Mini FAQ : OF : 12 actions commerciales à lancer dès aujourd’hui !

Faut-il privilégier les anciens clients ou la prospection ?

Les deux, mais dans cet ordre : réactivation du portefeuille existant, puis prospection nouvelle. Les anciens clients et prospects déjà identifiés présentent généralement un potentiel commercial plus immédiatement exploitable.

Combien de prospects un commercial doit-il contacter chaque jour ?
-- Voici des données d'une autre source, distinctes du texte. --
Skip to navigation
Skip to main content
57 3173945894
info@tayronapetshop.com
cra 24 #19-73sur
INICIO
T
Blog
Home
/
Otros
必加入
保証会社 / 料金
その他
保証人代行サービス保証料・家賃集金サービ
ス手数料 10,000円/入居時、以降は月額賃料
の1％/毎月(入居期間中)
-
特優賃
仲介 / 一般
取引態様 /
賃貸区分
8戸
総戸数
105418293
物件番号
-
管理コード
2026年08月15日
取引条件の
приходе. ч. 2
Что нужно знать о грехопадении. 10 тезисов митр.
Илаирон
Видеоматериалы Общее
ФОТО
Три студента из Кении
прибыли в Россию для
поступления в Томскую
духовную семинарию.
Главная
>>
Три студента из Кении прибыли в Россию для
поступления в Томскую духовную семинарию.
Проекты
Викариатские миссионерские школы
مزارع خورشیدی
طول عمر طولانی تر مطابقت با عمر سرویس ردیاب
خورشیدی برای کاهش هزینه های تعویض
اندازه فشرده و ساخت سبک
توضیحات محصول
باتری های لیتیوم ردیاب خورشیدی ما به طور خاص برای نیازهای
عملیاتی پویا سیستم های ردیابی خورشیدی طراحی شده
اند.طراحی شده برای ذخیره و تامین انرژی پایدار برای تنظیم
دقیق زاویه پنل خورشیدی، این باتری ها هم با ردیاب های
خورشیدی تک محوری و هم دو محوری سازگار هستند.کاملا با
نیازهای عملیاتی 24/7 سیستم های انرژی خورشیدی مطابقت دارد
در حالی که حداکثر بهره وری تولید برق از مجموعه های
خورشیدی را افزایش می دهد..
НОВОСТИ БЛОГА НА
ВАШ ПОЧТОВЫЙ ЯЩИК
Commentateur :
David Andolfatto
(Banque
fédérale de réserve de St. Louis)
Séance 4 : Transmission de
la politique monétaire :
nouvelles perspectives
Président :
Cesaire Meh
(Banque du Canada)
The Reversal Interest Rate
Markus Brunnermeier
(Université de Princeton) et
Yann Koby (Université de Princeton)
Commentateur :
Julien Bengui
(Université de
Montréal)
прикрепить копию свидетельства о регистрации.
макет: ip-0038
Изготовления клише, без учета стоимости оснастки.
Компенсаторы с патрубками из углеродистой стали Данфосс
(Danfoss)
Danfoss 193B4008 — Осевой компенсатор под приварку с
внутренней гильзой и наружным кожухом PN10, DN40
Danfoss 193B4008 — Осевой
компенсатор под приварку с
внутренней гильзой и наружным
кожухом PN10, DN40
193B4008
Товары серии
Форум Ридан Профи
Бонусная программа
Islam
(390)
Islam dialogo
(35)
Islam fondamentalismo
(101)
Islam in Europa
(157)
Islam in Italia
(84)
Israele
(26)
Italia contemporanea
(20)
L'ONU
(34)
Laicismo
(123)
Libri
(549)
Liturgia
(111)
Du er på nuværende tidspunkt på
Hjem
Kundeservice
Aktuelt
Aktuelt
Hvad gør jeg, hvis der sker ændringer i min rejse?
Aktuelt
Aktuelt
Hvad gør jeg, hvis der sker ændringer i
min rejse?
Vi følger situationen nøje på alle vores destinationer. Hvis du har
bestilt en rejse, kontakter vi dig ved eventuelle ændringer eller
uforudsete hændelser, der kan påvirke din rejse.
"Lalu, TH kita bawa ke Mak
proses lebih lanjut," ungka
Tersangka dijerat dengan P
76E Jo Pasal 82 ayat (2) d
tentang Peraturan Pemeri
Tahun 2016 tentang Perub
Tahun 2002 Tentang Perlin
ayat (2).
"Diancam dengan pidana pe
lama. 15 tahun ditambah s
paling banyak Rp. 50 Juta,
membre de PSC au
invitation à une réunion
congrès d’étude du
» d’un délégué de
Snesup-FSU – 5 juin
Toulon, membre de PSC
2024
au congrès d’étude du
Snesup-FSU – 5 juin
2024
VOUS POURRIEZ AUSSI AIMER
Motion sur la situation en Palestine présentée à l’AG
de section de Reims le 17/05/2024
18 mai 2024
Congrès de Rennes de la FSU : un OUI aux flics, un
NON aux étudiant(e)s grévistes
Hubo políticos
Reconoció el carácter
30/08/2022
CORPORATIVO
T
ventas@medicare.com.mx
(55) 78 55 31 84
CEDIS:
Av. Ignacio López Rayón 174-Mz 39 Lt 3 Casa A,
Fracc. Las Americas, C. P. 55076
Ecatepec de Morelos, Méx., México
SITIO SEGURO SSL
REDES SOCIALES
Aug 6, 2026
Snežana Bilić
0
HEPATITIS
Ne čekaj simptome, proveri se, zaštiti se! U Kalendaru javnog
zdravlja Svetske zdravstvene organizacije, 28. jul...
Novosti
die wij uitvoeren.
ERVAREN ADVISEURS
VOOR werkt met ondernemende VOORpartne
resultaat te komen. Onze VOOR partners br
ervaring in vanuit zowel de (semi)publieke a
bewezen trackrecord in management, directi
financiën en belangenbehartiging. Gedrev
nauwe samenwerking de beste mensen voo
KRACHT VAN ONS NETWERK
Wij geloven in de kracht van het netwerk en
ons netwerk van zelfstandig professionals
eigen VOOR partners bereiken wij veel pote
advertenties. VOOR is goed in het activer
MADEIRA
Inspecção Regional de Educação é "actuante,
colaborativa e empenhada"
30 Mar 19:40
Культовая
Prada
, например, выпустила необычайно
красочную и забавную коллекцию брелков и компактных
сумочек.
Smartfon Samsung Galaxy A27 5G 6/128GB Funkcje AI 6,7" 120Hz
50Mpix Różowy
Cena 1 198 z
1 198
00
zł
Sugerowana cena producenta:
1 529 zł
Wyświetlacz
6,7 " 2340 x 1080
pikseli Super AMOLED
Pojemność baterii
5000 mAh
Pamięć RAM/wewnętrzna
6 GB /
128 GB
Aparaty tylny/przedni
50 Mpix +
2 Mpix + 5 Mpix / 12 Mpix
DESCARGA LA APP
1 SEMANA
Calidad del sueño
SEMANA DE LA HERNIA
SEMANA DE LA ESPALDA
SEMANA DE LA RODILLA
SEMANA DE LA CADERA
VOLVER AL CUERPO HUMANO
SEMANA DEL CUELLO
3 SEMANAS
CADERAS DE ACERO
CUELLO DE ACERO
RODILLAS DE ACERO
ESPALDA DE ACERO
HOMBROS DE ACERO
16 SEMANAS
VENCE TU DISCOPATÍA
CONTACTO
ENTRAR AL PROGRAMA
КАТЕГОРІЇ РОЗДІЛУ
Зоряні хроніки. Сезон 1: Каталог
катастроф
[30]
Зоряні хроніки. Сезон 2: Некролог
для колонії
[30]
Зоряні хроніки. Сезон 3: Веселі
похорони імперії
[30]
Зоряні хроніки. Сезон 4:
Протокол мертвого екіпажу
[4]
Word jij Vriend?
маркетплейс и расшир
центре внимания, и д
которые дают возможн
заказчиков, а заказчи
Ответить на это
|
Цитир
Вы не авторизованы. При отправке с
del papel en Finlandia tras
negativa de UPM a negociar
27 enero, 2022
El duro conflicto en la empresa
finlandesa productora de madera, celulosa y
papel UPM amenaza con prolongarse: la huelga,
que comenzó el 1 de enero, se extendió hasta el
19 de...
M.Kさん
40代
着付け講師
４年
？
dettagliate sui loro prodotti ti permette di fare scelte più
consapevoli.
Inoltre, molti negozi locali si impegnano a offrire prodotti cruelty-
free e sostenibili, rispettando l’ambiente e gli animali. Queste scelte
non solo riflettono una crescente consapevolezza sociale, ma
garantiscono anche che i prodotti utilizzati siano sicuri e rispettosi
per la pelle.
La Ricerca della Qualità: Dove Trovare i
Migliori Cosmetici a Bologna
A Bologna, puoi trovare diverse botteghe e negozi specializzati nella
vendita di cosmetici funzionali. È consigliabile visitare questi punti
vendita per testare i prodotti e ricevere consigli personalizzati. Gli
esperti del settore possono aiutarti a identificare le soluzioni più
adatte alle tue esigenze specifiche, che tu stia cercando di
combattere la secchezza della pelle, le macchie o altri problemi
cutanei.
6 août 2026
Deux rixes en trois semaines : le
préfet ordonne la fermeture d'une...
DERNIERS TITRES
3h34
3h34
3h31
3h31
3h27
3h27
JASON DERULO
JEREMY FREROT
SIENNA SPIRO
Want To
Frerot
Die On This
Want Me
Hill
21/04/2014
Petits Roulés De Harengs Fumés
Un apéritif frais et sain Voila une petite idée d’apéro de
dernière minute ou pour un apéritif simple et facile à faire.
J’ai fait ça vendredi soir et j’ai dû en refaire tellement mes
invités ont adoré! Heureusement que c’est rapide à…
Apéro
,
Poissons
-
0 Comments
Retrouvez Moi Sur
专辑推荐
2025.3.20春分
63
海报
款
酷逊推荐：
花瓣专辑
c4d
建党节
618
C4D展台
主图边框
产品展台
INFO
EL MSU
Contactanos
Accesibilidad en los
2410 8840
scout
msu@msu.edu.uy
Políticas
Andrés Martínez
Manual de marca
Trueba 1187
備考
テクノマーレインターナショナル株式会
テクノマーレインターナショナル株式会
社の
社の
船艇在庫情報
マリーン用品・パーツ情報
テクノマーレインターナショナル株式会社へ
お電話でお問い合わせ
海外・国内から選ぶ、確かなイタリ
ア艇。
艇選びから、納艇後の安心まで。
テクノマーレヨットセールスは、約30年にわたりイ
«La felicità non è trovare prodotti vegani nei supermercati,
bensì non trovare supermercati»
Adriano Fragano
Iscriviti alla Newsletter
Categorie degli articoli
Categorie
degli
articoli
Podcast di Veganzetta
Il n’existe pas de chiffre universel. La qualité du ciblage est plus importante que le volume. Un objectif de 10 à 20 contacts réellement qualifiés peut être plus pertinent qu’une obligation de plusieurs dizaines d’appels non ciblés.

Faut-il parler des financements OPCO pendant la prospection ?

Oui, mais le financement ne doit pas être le seul argument. Le commercial doit d’abord identifier le besoin de l’entreprise, puis déterminer avec elle les modalités de financement pertinentes.

Que doit faire un OF lorsque les règles de financement changent ?

Il doit vérifier les informations directement auprès du financeur concerné avant de présenter une possibilité de prise en charge comme acquise. Les règles peuvent dépendre de l’OPCO, de la branche, de la taille de l’entreprise, du dispositif et des budgets disponibles.

Le CPF doit-il encore être au centre de la stratégie commerciale ?

Pas nécessairement. Le contexte 2026 montre justement l’intérêt de diversifier les canaux commerciaux et les modèles de financement. Un OF trop dépendant d’un seul financeur s’expose davantage aux évolutions réglementaires et budgétaires.